The Corolla, the all-time best-selling vehicle in the world, with some 50 million cars sold globally since its introduction in 1966 (1.6 million sold in Canada since 1969), forms the basis of the 2022 Corolla Cross, slotting just above the CH-R and below the RAV4.
While sales of the smallish CH-R have been good, it lacks the AWD that is so necessary in a country that gets plenty of ugly weather. The CH-R is also not everyone’s cup of chamomile. Maybe the new Cross should have been the new Matrix?
There is, however, plenty to like. First and foremost is the exceptionally good ride, coupled with pleasingly supportive seats. A fully independent rear suspension on AWD models, joined by McPherson struts up front, delivers such a composed and controlled response to most roads, even those majorly beat-up, it’s hard to accept this thing starts at $26,290 for the AWD L version — a model that also gets LED headlamps, heated seats, and standard Apple CarPlay and Android Auto. The ride quality is so good, it will embarrass crossovers costing twice as much.
The look and shape are nothing like the polarizing Kia Seltos with which the Cross competes, though the space is, coming in very near the room in the Seltos with 750 litres of cargo space with the rear seats up; and 1,890 with the 60-40 seats down. That’s a lot of room for a subcompact. Rear seat leg-room isn’t quite as generous, but up front there’s never a feeling of being cramped or contained.
Visibility is excellent out the front and to the sides, less so out the smallish rear window, but with big honking side mirrors, it makes seeing everything super-easy. Start the engine (push-button start is available on LE and up) and the 2.0-litre four-cylinder idles smoothly. Underway, it takes some timing to extract all 169 horsepower and 150 lb-ft of torque via a continuously variable transmission (CVT) that drives the front — or all four — wheels. No, there’s no chiropractor-calling acceleration, but a spirited get-up-and-go attitude is present. Passing power could be greater, but for the most part there’s enough power to get around comfortably.

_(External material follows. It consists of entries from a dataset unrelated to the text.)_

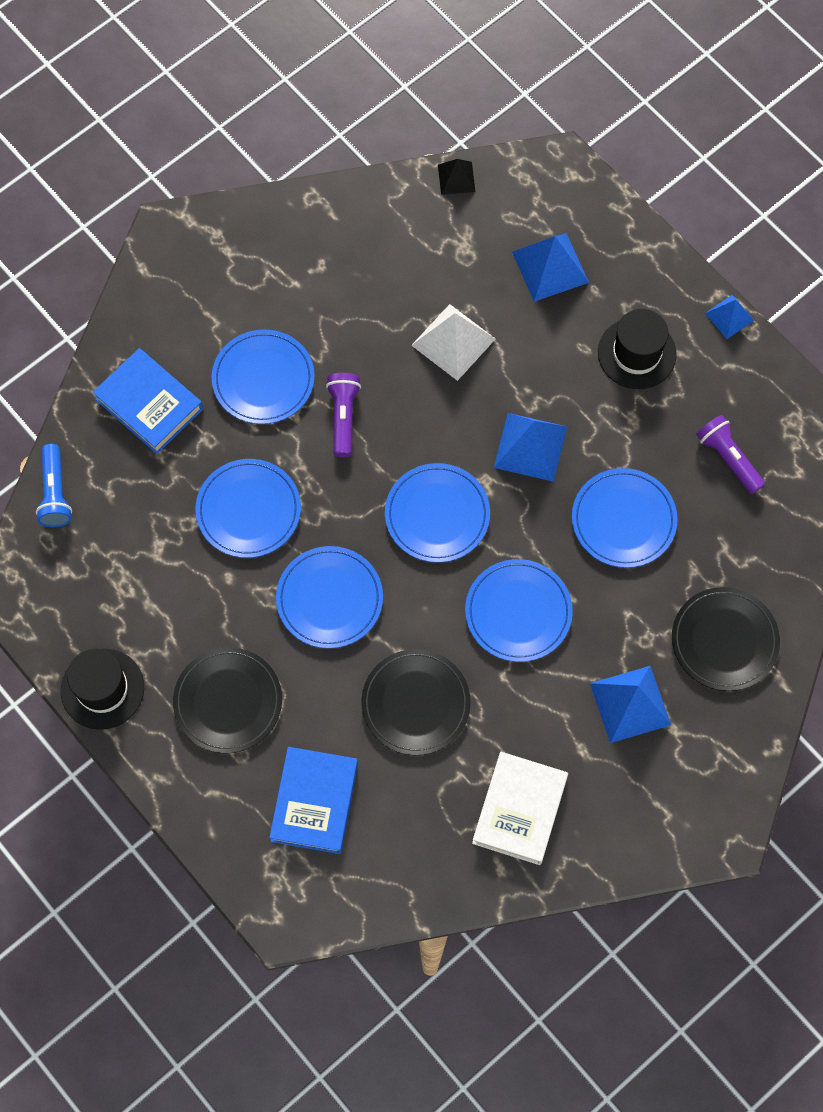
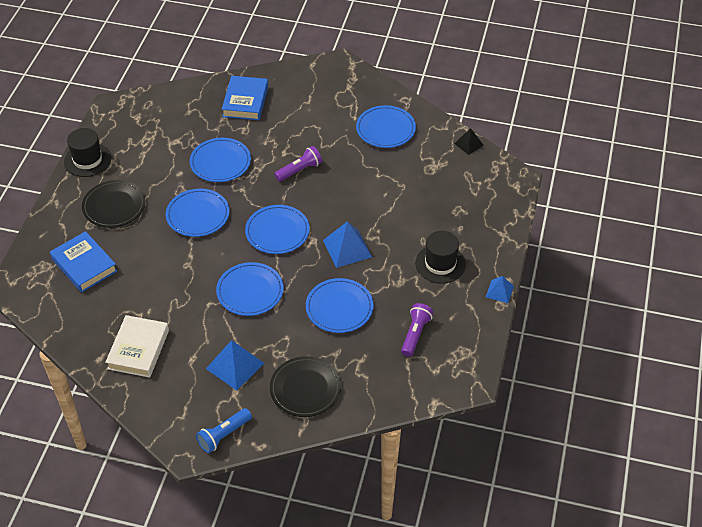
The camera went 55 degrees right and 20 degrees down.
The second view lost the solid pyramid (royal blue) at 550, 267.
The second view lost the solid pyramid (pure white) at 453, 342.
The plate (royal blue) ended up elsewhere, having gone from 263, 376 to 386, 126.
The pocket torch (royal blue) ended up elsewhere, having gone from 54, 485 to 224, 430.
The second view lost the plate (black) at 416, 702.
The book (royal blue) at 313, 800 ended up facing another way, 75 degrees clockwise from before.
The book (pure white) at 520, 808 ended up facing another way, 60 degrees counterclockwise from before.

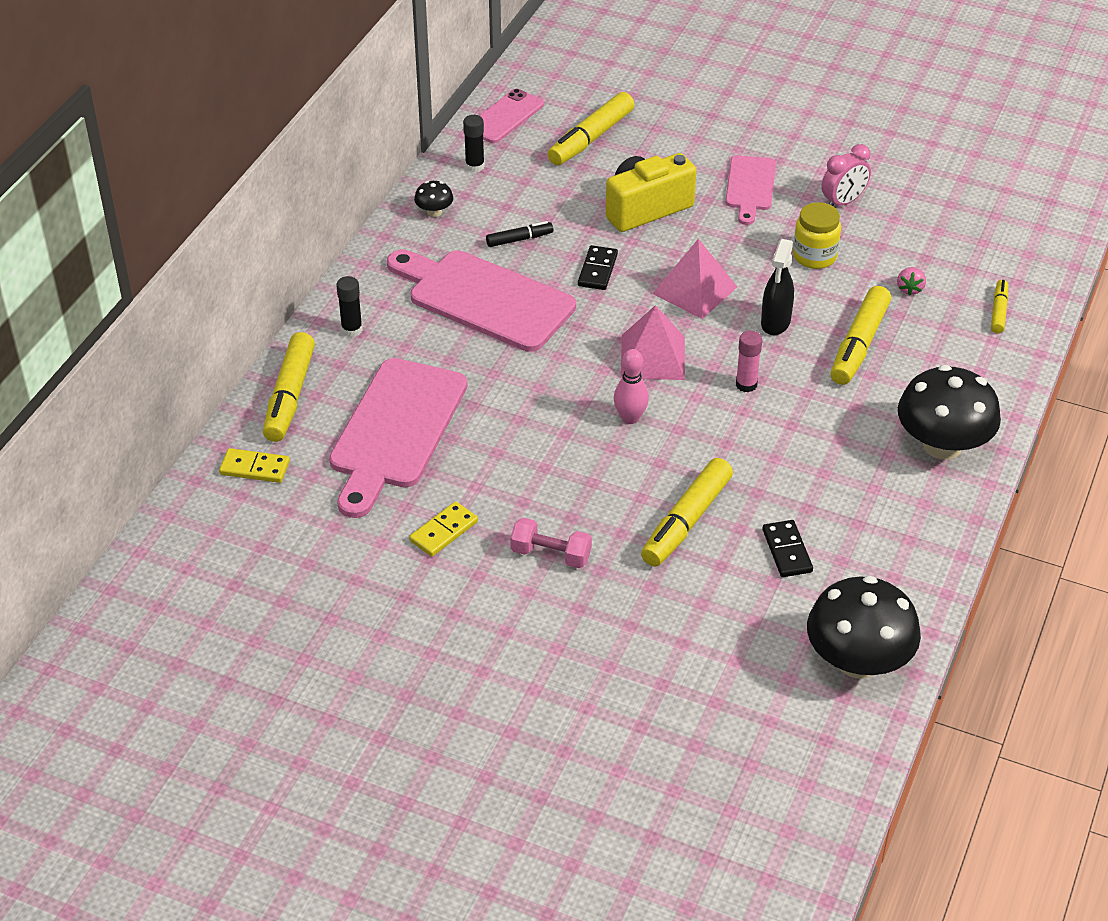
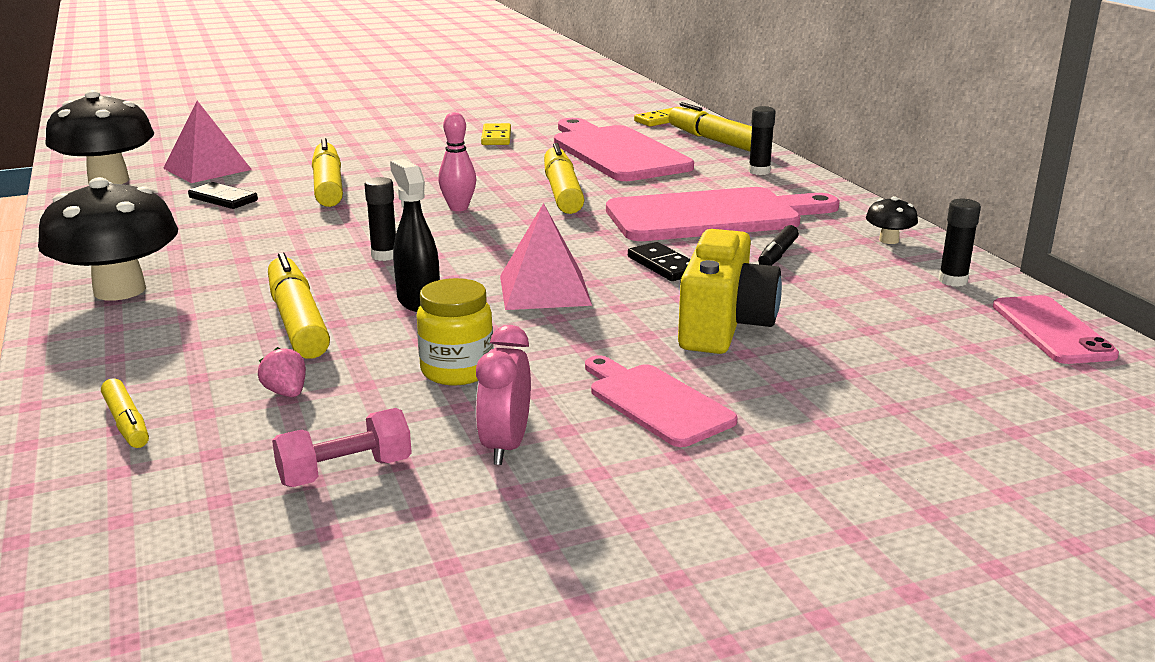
The camera went 135 degrees right and 20 degrees down.
The marker pen (bright yellow) ended up elsewhere, having gone from 591, 128 to 564, 178.
The solid pyramid (rose-pink) ended up elsewhere, having gone from 653, 342 to 207, 142.
What was the glue (rose-pink) at 749, 362 turned into the glue (black) at 380, 219.
The free weight (rose-pink) ended up elsewhere, having gone from 551, 543 to 342, 447.

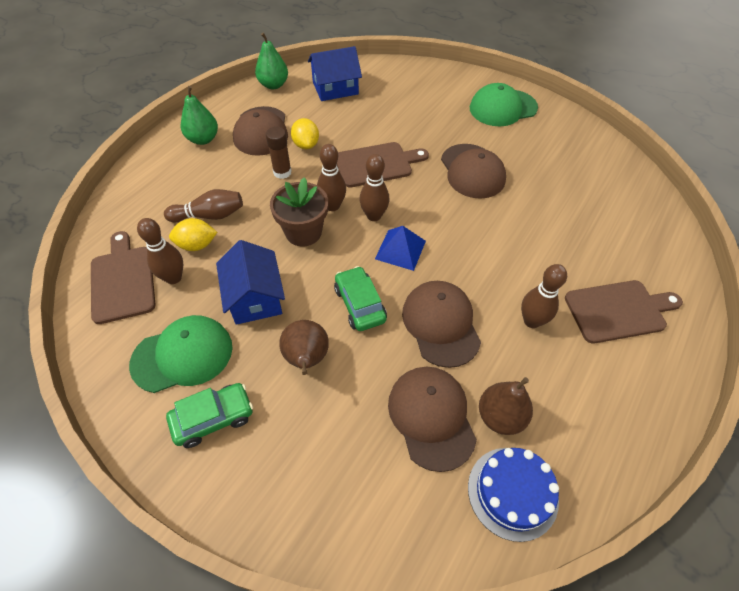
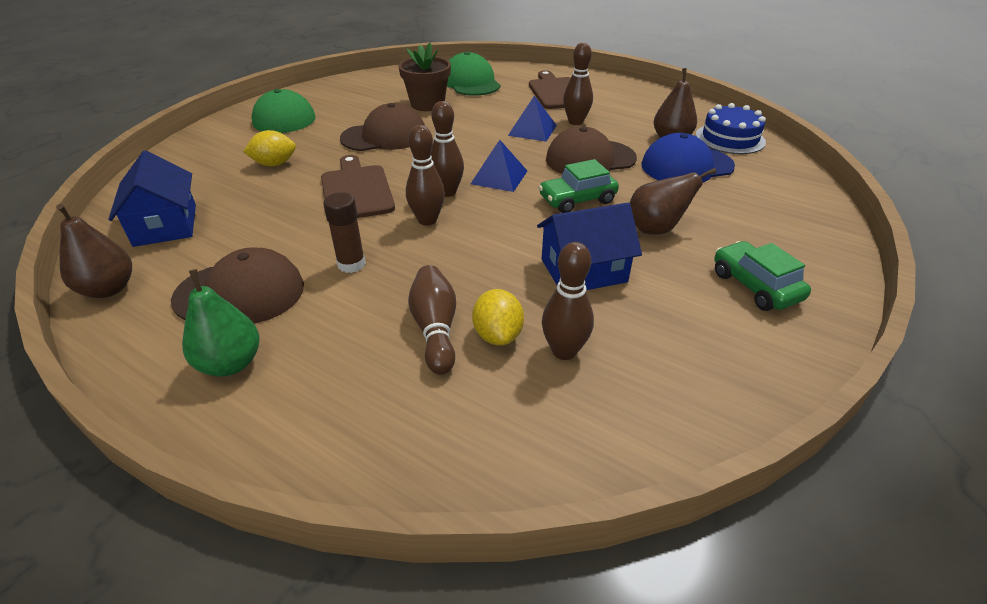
The camera went 90 degrees left and 15 degrees down.
What was the toy pear (leaf-green) at 271, 61 turned into the toy pear (dark brown) at 94, 251.
The lemon (bright yellow) ended up elsewhere, having gone from 305, 133 to 269, 148.
The plant pot (dark brown) ended up elsewhere, having gone from 299, 212 to 424, 77.
The second view lost the bread board (dark brown) at 123, 277.
The cap (leaf-green) ended up elsewhere, having gone from 181, 354 to 474, 73.
What was the cap (dark brown) at 432, 419 turned into the cap (royal blue) at 688, 158.
The second view gained the solid pyramid (royal blue) at 532, 119.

The steel-belted CV transmission has a direct-shift component to make it feel like a seven-speed; and, sure, there is some noise when the throttle gets squeezed for all it’s got. This kind of gearbox uses a mechanical first gear to get more power to the wheels at takeoff before switching over to operate like a regular CVT once moving. It also allows the Corolla Cross to tow up to 1,500 pounds.
Road noise from the rear seems odd when the whole front area is so quiet, completely absent of wind and road noise, making cruising along at 100 to 110 km/h extraordinarily relaxing. Nothing rattled or squeaked inside.